You’ll be more open to other people’s viewpoints, thoughts and ideas. You’ll see that there isn’t one right way of doing things.
Eventually, the need to be right will be replaced by curiosity. Remember what it was like to be a kid? That childlikeness is still available to you.
Being curious is a good value. You’ll discover and learn and grow so much more. You’ll transform if you allow yourself to.
Don’t be right about your music career. Instead, be curious. Ask questions. Utilize all the resources at your fingertips.
You’re aware that you can get in touch with literally anyone in the world, aren’t you? And, even some of the busiest people in the world are willing to answer at least one question, even if it’s just in a 280-character tweet.
You’re not right. I’m not right. Your heroes aren’t right either. We just are. Paradoxically, this is the truth.
Don’t try to be right with your family. Listen to their concerns. See the wisdom and truth in what they’re saying, even if it’s only a fraction of a percentage.
From that place, you can develop a sense of empathy and compassion for them. You’ll see that they are constrained in pursuing their own dreams. Let yourself feel that.
Your family may not be opposed to you. It could be that your actions are calling their lives into question.
Only Do This As A Last Resort: Move Away
Unfortunately, some people are stubborn and will never come around.
As sad as it is, your best course of action in a situation like that is to move away.
It doesn’t mean you think any less of your family. It doesn’t mean you don’t love them.
But people are all impressionable. If you’re around negative long enough, you’ll be dragged down like a crab in a bucket. You don’t want to let people do that to you.

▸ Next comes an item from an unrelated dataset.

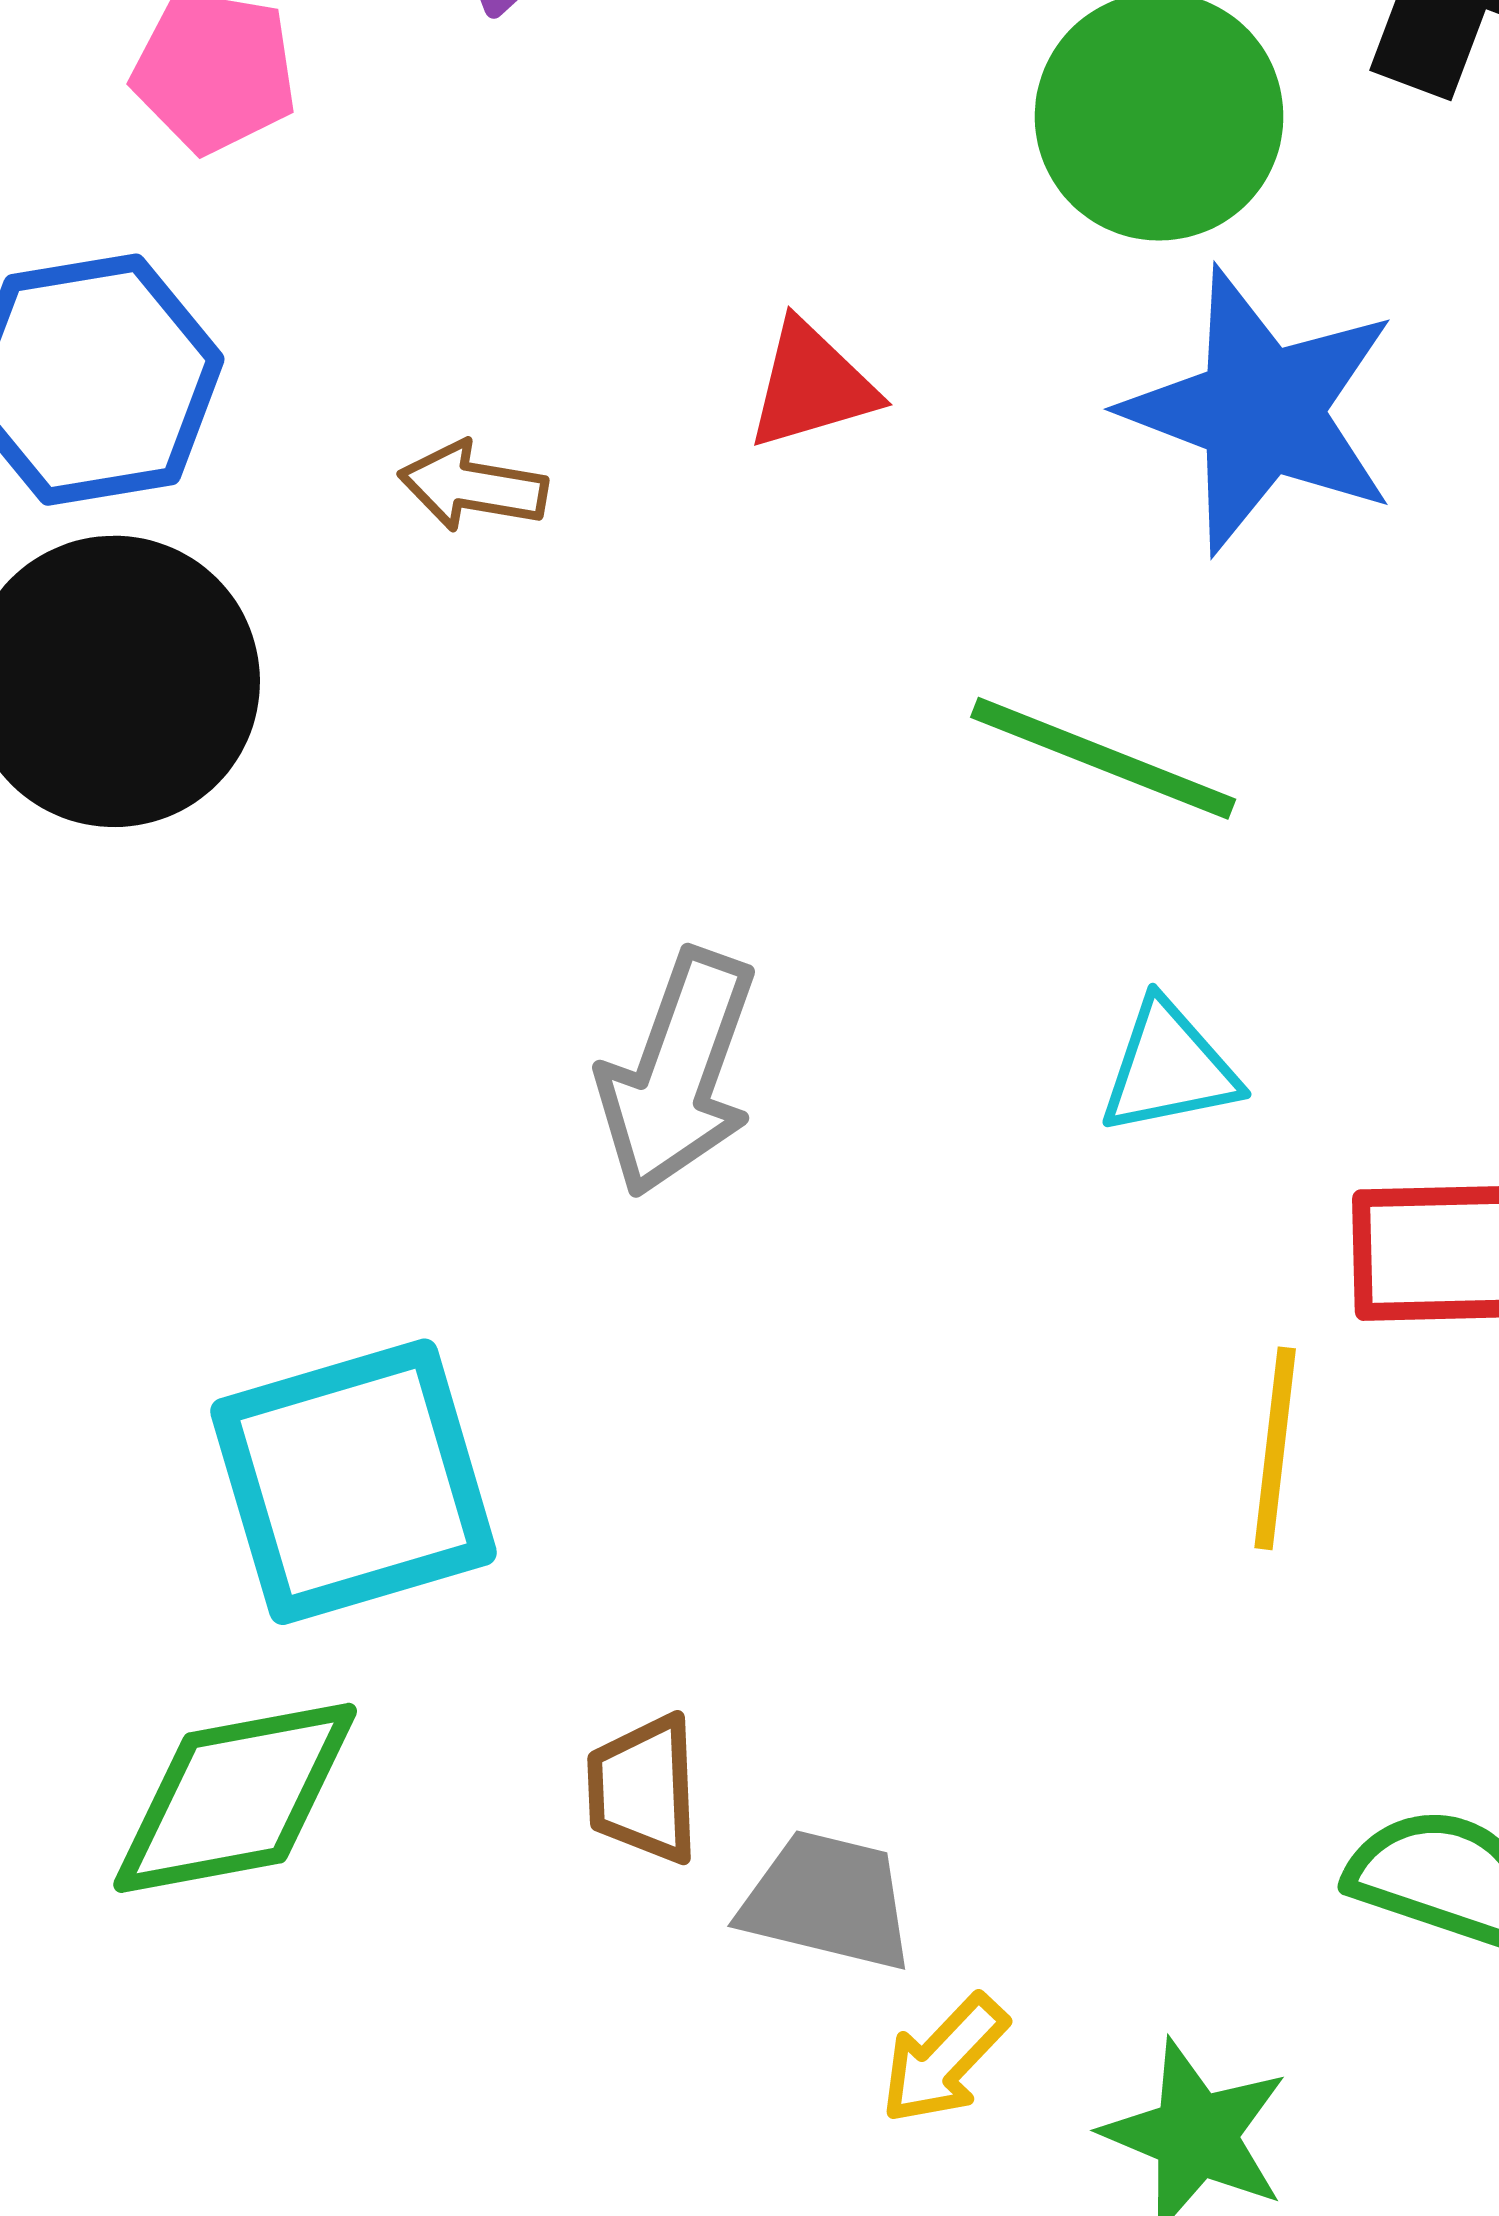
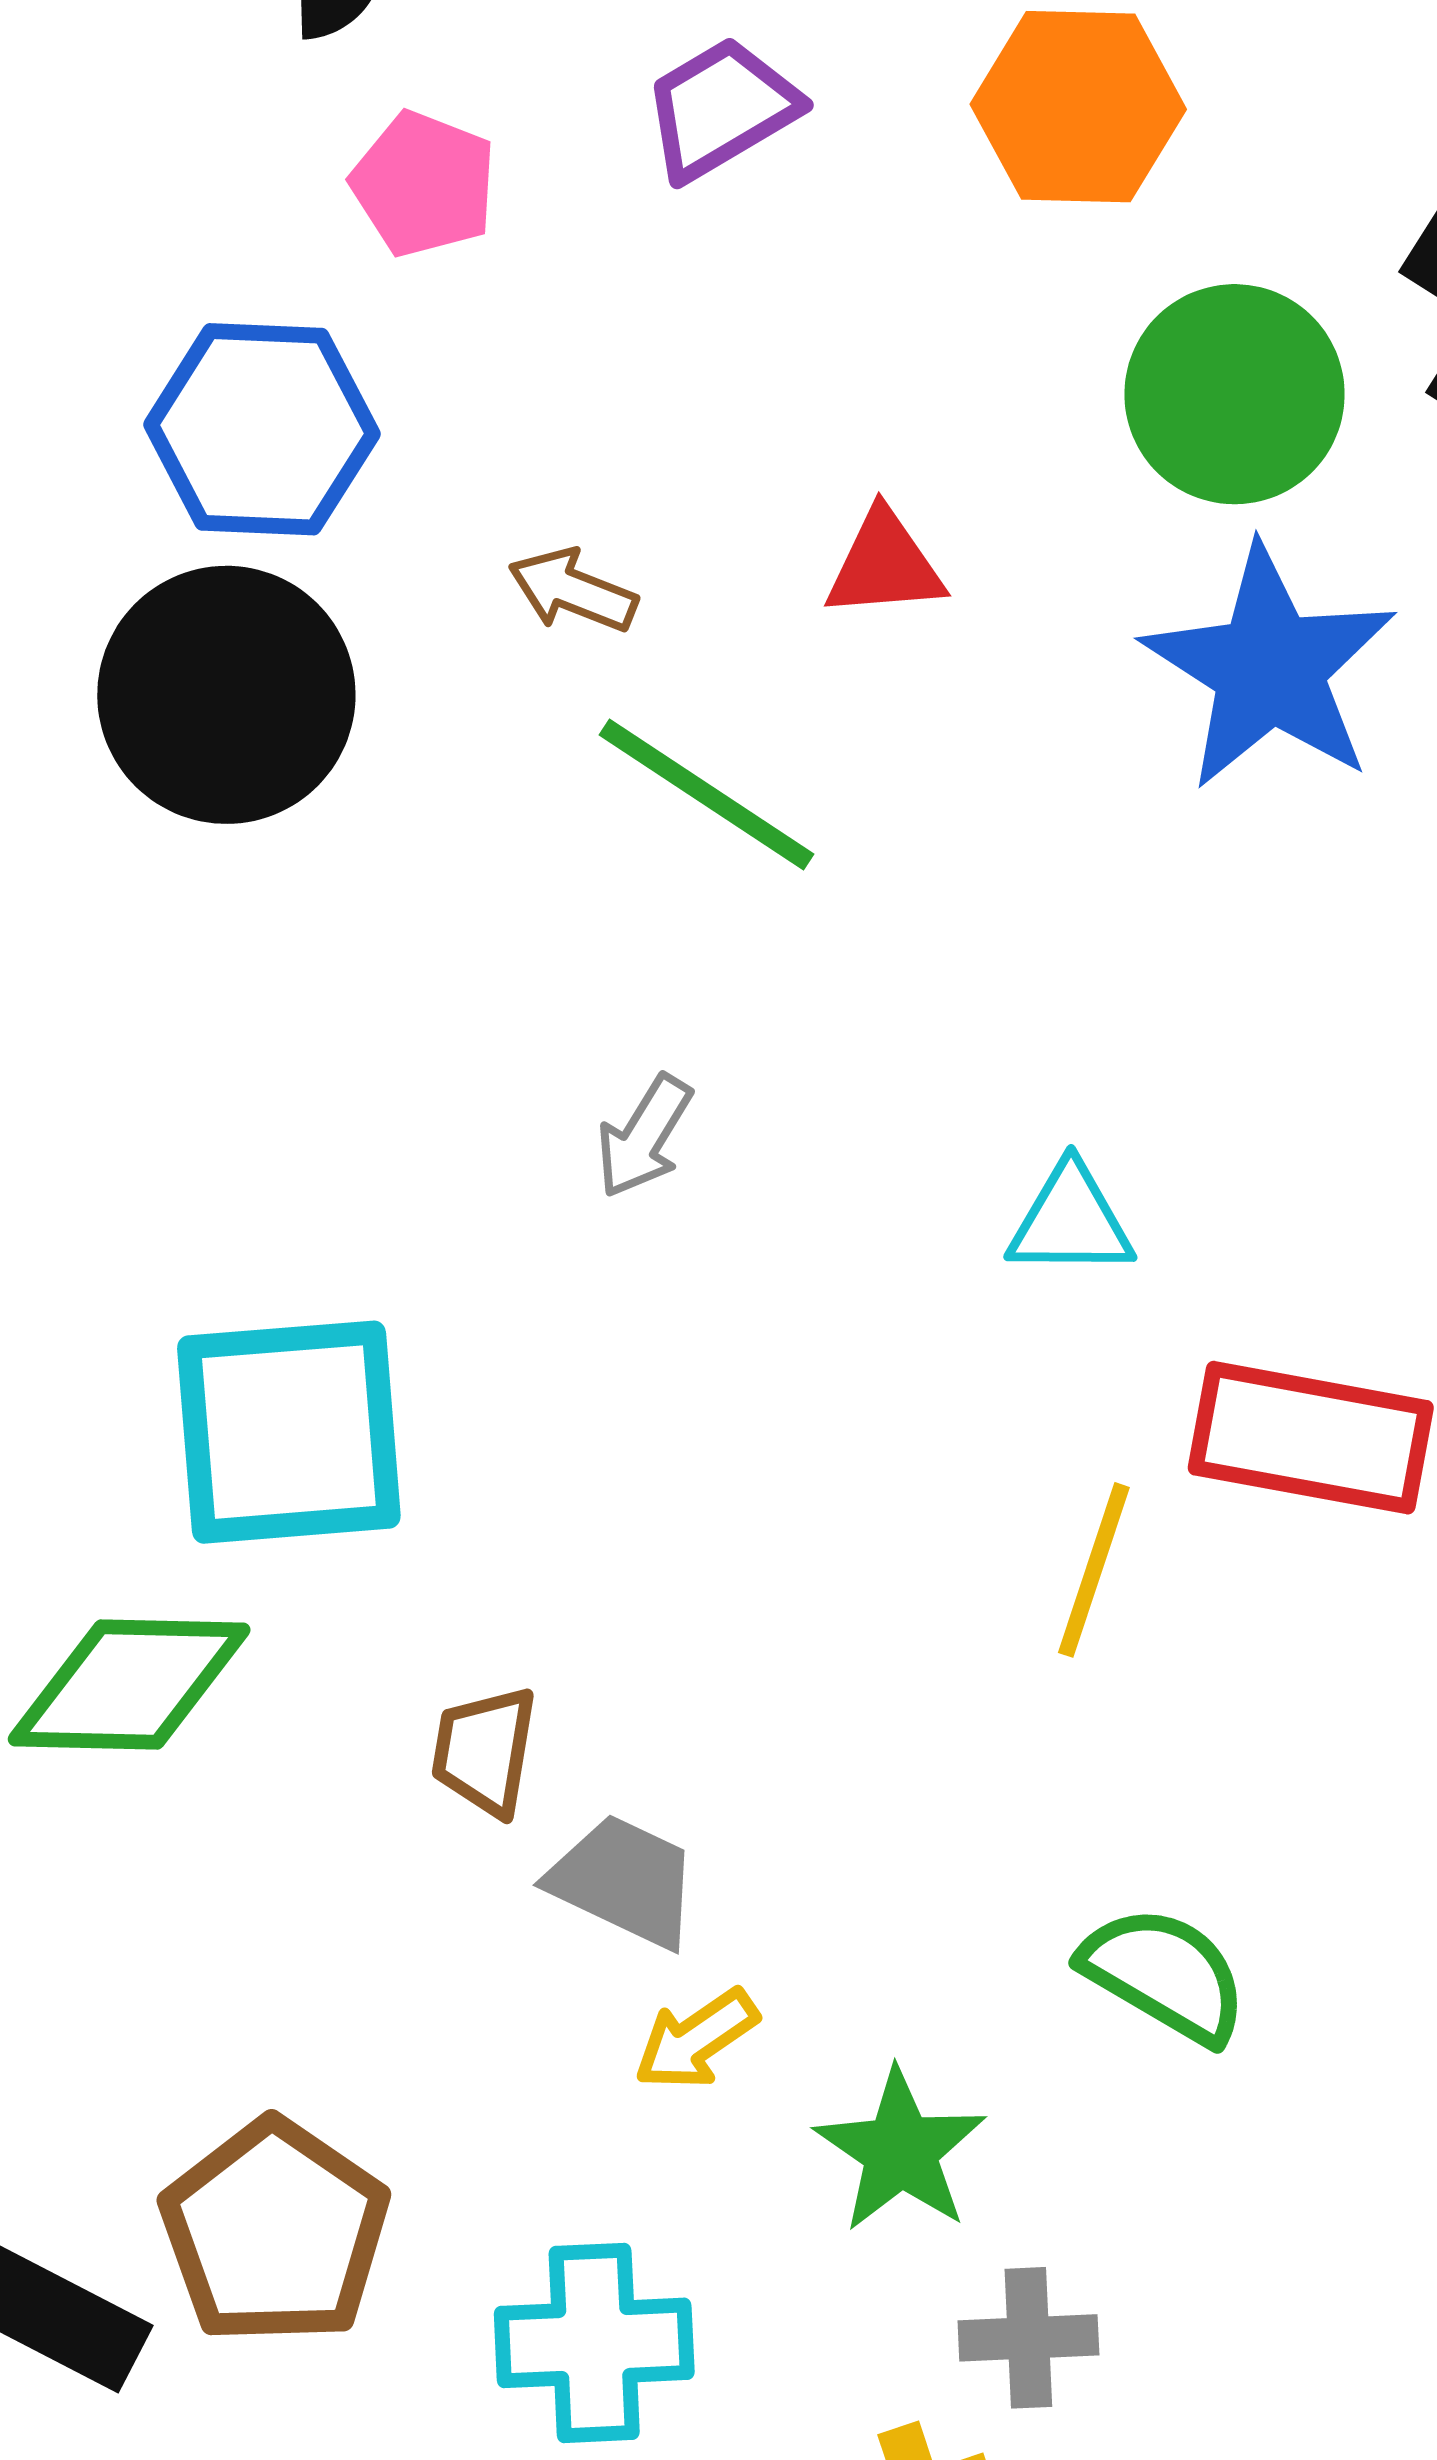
green line: (1103, 758) -> (707, 795), moved
gray arrow: (678, 1073) -> (644, 1136), size x0.6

Constantly being subjected to negativity is a form of abuse, and you don’t need to put up with it.
There are theories suggesting that people must have five good experiences to outweigh one bad one. If you’re fighting with your family every day, care to guess how many good experiences it will take to clear out the negative?
I understand that, for a lot of people, picking up and moving is hard.
But don’t let your head get in the way. There’s nothing to analyze. There’s nothing to fear.
You choose a destination, find a place to stay, pack up your stuff and leave. It’s as simple as that.
Your motivation? Your only motivation should be to live the best life you possibly can. Be the shining example others can look up to. Dare to be the one to take the plunge.
Other thoughts and considerations have a way of getting in the way of what you know you already know you should do. Follow your instincts because they’re probably right.
Maybe one day your family will come around. Maybe they won’t. Either way, putting some distance between them and you will be a healthy decision for all involved.
My Family Doesn’t Support My Music, What Can I Do About It? Conclusion
Just because your family thinks you shouldn’t pursue a career in music doesn’t mean you shouldn’t. But I know the negativity doesn’t help.
Follow the above steps, and you’re sure to find a worthwhile solution.
- Accept the responsibility. Your choices are yours and no one else’s. You shouldn’t let other people make up your mind for you. Take full responsibility for your choices and actions.
- Demonstrate your worth ethic. Go to work on yourself and offer your family members progress reports periodically.
- Hire a mentor or a coach. Find someone who can help you overcome mental blocks and obstacles.
- Share your vision for what’s possible. Paint a picture of a bright future for your family.
- Give up the need to be right. Don’t be close-minded. Be open to the possibilities.
- As a last resort, move away. If necessary, put some physical distance between yourself and your family and pursue your passion in peace.
Do this and you should see the path illuminated before you.